AIM OF THE EXERCISE: Quote the records below in full, exactly as given, with the images taken out.
- - - -
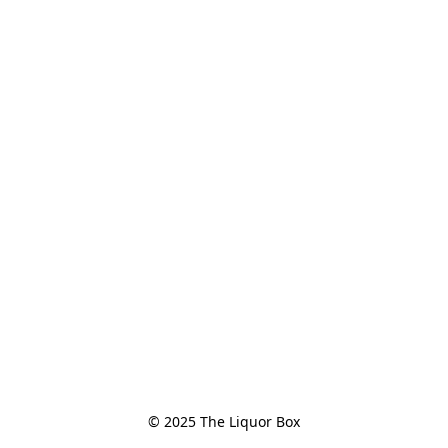
© 2025 The Liquor Box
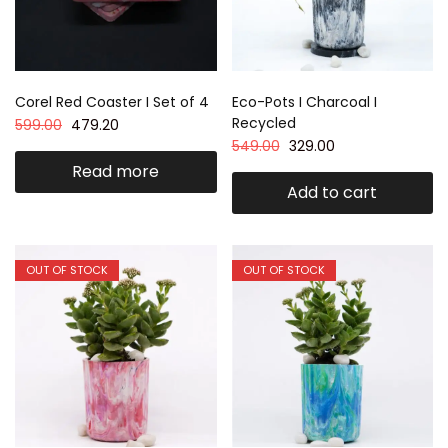
Corel Red Coaster I Set of 4
Eco-Pots I Charcoal I
Recycled
599.00
479.20
549.00
329.00
Read more
Add to cart
OUT OF STOCK
OUT OF STOCK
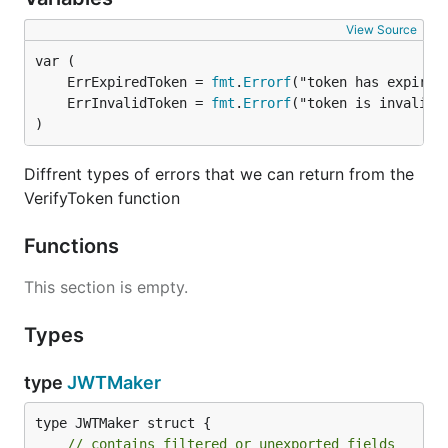
View Source
	ErrExpiredToken = 
fmt
.
Errorf
	ErrInvalidToken = 
fmt
.
Errorf
)
Diffrent types of errors that we can return from the
VerifyToken function
Functions
This section is empty.
Types
type
JWTMaker
type JWTMaker struct {

// contains filtered or unexported fields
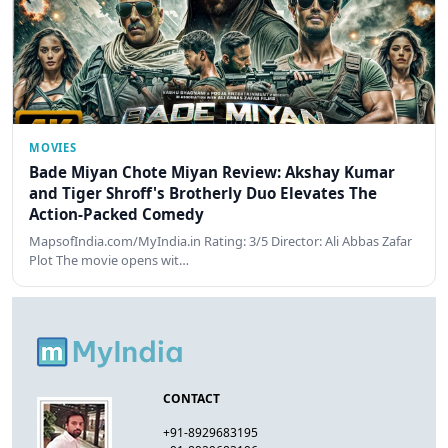
MOVIES
Bade Miyan Chote Miyan Review: Akshay Kumar
and Tiger Shroff's Brotherly Duo Elevates The
Action-Packed Comedy
MapsofIndia.com/MyIndia.in Rating: 3/5 Director: Ali Abbas Zafar
Plot The movie opens wit…
CONTACT
+91-8929683195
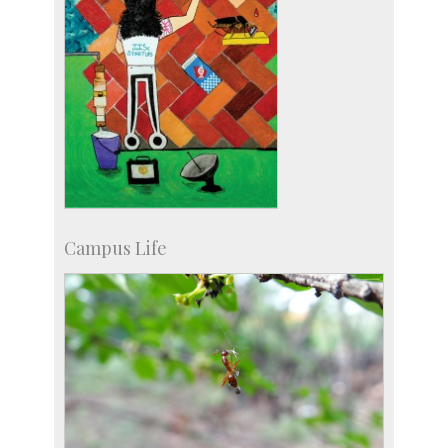
Campus Life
- - - -
EXERCISE SOLUTION:
© 2025 The Liquor Box
Corel Red Coaster I Set of 4
Eco-Pots I Charcoal I
Recycled
599.00
479.20
549.00
329.00
Read more
Add to cart
OUT OF STOCK
OUT OF STOCK
View Source
	ErrExpiredToken = 
fmt
.
Errorf
	ErrInvalidToken = 
fmt
.
Errorf
)
Diffrent types of errors that we can return from the
VerifyToken function
Functions
This section is empty.
Types
type
JWTMaker
type JWTMaker struct {

// contains filtered or unexported fields
MOVIES
Bade Miyan Chote Miyan Review: Akshay Kumar
and Tiger Shroff's Brotherly Duo Elevates The
Action-Packed Comedy
MapsofIndia.com/MyIndia.in Rating: 3/5 Director: Ali Abbas Zafar
Plot The movie opens wit…
CONTACT
+91-8929683195
Campus Life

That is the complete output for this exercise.